§ **WORK TASK**:
Quote the material word for word, everything from the line containing "Q: Do you see any players there?" down to the line containing "[1, 178, 442, 373]", both lines included, and leave the pictures out of your answer.

+--

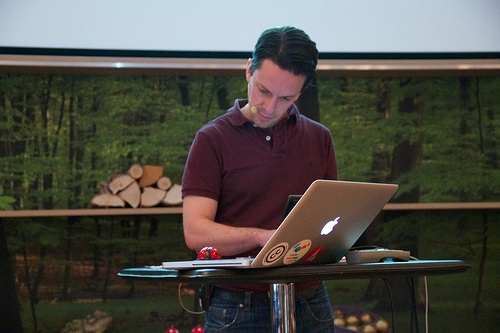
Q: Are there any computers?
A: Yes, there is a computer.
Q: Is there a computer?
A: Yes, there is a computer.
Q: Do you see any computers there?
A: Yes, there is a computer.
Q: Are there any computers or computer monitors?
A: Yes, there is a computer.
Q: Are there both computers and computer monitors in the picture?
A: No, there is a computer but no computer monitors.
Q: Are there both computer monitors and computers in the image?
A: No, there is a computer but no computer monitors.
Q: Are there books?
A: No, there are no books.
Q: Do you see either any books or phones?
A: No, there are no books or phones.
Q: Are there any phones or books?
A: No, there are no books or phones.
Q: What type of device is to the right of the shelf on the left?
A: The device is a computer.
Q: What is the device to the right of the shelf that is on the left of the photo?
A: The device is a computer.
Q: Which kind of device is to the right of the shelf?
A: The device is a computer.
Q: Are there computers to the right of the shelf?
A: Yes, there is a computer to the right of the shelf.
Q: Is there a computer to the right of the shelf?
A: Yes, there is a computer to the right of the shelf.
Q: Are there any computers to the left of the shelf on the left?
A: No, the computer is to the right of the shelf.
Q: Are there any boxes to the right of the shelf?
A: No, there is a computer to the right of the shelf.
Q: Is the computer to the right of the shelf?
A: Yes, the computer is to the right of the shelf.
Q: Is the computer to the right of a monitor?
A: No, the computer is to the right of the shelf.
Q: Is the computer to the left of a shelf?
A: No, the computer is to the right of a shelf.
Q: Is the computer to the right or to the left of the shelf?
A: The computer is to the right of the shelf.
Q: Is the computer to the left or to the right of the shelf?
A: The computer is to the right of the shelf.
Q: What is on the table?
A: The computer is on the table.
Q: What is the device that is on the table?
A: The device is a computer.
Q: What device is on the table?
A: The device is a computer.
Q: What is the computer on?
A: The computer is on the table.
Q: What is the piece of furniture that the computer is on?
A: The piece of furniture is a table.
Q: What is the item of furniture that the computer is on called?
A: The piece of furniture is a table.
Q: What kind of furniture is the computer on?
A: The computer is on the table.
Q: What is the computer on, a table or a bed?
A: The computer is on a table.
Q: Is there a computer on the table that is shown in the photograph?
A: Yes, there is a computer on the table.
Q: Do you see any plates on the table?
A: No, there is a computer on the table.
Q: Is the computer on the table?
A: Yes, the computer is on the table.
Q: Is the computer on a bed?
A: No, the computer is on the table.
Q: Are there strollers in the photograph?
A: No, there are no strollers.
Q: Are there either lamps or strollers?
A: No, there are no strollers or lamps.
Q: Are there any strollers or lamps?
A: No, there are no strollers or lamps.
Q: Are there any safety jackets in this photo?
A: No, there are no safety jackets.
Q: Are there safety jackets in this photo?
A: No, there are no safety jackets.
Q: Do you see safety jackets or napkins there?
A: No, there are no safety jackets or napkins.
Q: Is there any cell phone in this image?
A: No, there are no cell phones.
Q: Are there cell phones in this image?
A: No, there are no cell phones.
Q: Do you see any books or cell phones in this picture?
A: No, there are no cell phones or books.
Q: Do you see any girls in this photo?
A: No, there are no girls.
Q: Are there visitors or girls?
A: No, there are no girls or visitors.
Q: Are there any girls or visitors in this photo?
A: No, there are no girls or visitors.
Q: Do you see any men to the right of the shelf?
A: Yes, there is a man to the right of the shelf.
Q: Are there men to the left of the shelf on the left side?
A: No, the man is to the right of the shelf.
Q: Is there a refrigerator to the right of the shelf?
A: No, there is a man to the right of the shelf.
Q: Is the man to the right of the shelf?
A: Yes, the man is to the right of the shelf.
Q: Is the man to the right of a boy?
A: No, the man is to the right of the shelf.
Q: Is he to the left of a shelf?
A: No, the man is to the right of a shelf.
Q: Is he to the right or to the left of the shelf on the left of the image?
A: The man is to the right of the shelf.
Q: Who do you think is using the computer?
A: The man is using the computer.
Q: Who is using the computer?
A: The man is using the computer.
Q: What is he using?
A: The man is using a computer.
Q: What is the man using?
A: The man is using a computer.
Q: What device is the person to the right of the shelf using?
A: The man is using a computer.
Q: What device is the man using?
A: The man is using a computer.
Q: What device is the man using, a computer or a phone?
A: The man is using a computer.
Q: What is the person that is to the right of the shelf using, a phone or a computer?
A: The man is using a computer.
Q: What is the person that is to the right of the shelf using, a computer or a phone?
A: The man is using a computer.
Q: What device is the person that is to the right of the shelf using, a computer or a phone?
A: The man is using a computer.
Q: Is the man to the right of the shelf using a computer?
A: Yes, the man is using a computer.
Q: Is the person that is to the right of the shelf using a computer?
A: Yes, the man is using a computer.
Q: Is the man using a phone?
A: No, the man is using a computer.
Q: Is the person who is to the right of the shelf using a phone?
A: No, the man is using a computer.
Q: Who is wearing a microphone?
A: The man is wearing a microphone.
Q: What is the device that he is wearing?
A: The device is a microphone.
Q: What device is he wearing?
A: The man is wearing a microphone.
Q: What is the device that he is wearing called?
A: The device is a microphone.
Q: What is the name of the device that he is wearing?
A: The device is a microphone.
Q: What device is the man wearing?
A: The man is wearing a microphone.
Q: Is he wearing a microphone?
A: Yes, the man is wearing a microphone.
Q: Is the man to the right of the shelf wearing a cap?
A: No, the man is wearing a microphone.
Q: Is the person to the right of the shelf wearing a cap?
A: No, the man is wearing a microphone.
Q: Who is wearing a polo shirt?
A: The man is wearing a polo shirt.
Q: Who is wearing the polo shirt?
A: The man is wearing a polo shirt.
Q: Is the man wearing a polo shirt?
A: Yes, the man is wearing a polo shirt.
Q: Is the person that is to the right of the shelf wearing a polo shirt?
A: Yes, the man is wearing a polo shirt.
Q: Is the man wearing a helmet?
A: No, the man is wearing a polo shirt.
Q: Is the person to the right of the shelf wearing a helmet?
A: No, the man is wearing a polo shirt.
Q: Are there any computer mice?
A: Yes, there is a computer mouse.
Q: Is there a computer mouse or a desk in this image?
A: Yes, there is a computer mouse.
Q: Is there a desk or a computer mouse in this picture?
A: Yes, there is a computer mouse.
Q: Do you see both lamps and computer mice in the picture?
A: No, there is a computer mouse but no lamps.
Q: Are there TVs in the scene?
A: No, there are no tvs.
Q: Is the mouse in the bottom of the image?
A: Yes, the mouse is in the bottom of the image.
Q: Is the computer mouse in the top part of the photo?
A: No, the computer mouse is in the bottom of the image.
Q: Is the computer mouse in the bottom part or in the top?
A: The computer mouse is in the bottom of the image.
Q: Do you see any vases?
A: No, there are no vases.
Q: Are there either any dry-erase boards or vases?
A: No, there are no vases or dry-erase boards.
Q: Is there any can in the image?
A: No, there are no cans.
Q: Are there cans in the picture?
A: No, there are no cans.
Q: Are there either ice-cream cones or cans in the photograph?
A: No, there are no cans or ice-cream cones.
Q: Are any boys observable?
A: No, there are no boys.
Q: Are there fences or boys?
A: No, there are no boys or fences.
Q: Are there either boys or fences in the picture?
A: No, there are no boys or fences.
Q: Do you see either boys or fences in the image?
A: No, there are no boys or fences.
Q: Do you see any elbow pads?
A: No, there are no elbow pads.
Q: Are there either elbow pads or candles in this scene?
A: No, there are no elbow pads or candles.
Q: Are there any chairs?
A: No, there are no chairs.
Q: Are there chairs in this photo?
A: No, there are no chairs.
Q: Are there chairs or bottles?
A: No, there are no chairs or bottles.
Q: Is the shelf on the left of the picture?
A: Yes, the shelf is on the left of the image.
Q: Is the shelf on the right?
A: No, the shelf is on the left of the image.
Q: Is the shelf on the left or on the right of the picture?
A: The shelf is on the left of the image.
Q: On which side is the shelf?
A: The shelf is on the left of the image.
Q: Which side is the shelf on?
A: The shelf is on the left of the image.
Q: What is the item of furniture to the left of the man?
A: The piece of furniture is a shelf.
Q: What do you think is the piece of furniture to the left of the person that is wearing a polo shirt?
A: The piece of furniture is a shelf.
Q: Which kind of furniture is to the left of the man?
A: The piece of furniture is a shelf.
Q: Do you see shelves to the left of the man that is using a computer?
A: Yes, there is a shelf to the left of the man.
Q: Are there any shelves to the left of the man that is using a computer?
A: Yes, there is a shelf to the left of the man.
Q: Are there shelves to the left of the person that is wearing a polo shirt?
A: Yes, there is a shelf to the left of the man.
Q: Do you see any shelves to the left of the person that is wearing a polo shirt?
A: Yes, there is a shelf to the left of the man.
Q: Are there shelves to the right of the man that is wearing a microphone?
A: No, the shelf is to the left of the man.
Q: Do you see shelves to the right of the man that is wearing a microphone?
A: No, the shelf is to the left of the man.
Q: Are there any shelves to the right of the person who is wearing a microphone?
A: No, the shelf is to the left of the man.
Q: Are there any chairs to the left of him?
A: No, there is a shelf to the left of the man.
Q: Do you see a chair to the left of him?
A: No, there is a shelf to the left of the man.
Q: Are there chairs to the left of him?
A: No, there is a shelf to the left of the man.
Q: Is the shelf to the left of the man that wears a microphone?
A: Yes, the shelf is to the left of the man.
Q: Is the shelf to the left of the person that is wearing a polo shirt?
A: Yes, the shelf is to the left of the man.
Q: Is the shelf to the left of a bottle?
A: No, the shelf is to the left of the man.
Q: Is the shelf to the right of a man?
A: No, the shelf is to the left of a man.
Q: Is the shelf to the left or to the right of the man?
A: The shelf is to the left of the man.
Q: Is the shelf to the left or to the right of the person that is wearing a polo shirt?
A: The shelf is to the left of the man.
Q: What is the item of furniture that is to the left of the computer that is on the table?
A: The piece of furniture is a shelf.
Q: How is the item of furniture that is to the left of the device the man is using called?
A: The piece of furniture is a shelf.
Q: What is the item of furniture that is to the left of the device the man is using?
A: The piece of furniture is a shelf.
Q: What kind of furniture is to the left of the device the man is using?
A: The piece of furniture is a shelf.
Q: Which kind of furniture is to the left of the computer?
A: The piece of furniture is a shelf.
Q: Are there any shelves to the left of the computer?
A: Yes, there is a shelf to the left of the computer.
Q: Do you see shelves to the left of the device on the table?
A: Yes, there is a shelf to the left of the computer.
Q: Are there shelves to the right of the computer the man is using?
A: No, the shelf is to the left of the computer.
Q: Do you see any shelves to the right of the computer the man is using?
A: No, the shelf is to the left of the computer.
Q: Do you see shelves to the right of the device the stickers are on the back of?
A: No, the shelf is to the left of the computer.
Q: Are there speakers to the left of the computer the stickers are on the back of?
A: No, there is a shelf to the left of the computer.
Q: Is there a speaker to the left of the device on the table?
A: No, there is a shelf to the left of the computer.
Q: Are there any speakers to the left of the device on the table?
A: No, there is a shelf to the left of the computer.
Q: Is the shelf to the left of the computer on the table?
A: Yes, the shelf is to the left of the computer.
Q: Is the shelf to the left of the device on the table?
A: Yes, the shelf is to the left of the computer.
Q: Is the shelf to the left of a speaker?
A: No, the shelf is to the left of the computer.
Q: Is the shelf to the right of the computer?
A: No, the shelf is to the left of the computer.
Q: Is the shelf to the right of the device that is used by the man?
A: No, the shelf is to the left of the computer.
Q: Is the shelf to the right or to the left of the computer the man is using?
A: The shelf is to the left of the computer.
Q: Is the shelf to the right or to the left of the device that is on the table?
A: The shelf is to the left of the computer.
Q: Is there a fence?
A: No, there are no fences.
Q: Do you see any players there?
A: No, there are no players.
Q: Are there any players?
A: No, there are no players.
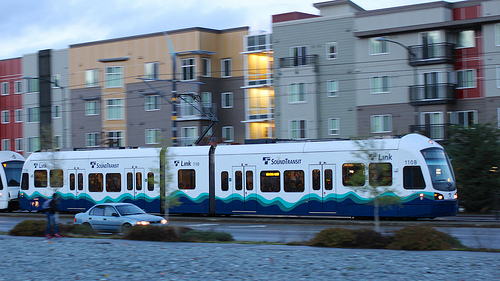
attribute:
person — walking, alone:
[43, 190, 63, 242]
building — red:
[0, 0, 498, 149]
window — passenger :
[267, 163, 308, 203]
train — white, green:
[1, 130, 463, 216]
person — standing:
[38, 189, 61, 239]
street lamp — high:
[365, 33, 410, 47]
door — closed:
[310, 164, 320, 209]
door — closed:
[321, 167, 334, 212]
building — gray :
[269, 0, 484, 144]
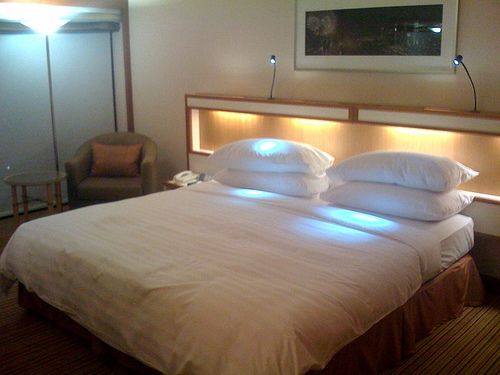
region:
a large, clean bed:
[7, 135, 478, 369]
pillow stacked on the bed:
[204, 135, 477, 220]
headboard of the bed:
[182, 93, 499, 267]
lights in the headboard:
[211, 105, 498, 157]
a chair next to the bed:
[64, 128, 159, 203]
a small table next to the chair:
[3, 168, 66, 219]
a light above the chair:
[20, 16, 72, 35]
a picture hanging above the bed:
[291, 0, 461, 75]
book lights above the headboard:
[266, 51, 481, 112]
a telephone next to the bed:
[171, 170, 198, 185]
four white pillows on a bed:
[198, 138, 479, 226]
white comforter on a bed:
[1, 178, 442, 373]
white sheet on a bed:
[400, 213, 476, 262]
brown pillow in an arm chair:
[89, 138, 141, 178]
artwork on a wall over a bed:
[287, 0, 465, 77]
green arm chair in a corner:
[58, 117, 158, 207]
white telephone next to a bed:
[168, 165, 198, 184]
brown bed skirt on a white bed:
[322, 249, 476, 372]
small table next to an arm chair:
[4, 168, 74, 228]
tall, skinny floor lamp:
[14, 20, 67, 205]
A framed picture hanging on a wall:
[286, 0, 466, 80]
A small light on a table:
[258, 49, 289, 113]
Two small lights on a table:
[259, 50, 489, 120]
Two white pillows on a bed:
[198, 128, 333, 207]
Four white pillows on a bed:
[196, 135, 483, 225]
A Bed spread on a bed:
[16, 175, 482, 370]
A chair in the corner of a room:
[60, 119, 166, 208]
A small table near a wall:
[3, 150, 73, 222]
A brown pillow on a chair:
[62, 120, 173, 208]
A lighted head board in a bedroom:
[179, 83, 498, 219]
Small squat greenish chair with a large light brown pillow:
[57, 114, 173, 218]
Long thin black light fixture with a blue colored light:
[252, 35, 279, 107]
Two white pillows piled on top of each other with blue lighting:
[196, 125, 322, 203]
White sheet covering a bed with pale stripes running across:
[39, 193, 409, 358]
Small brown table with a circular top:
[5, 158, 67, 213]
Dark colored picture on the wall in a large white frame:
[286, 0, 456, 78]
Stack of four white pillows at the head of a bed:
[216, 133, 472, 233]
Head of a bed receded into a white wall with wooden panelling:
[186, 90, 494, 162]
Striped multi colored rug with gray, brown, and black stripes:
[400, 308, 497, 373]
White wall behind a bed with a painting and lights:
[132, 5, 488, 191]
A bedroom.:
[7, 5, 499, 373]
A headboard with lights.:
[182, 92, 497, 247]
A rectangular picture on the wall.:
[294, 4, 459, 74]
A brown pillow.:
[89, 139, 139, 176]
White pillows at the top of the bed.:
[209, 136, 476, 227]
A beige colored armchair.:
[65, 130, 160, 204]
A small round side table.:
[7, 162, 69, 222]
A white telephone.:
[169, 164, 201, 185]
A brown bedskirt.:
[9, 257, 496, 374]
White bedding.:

+--

§ **RESULT BELOW**:
Q: Do you see any players there?
A: No, there are no players.
Q: Are there any players?
A: No, there are no players.
attribute:
person — walking, alone:
[43, 190, 63, 242]
building — red:
[0, 0, 498, 149]
window — passenger :
[267, 163, 308, 203]
train — white, green:
[1, 130, 463, 216]
person — standing:
[38, 189, 61, 239]
street lamp — high:
[365, 33, 410, 47]
door — closed:
[310, 164, 320, 209]
door — closed:
[321, 167, 334, 212]
building — gray :
[269, 0, 484, 144]
region:
a large, clean bed:
[7, 135, 478, 369]
pillow stacked on the bed:
[204, 135, 477, 220]
headboard of the bed:
[182, 93, 499, 267]
lights in the headboard:
[211, 105, 498, 157]
a chair next to the bed:
[64, 128, 159, 203]
a small table next to the chair:
[3, 168, 66, 219]
a light above the chair:
[20, 16, 72, 35]
a picture hanging above the bed:
[291, 0, 461, 75]
book lights above the headboard:
[266, 51, 481, 112]
a telephone next to the bed:
[171, 170, 198, 185]
four white pillows on a bed:
[198, 138, 479, 226]
white comforter on a bed:
[1, 178, 442, 373]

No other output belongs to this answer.